(Transcribed page contents):

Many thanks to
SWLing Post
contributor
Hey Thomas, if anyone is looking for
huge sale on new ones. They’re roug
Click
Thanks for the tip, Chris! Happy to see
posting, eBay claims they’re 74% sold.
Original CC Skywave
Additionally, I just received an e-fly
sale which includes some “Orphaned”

==

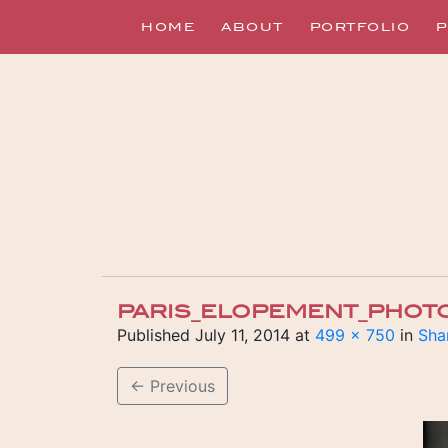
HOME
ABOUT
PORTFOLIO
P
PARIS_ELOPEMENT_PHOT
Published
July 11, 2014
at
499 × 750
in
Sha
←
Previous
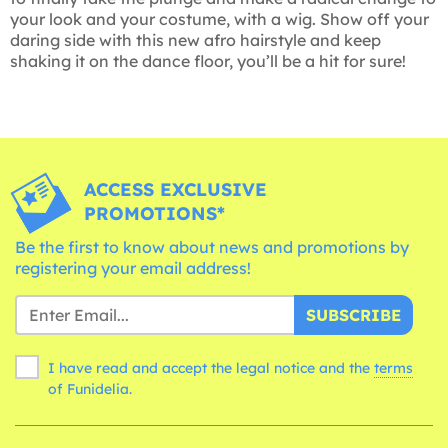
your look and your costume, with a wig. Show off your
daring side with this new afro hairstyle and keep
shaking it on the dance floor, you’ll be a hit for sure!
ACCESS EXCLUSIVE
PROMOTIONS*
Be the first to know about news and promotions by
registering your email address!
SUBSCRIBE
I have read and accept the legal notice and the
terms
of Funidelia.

(TO DO):
Rewrite the data starting at the line that contains "Many thanks to" and ending after the line that contains "sale which includes", swapping "eBay" for "Amazon" and leaving everything else unchanged.

(RESPONSE):
Many thanks to
SWLing Post
contributor
Hey Thomas, if anyone is looking for
huge sale on new ones. They’re roug
Click
Thanks for the tip, Chris! Happy to see
posting, Amazon claims they’re 74% sold.
Original CC Skywave
Additionally, I just received an e-fly
sale which includes some “Orphaned”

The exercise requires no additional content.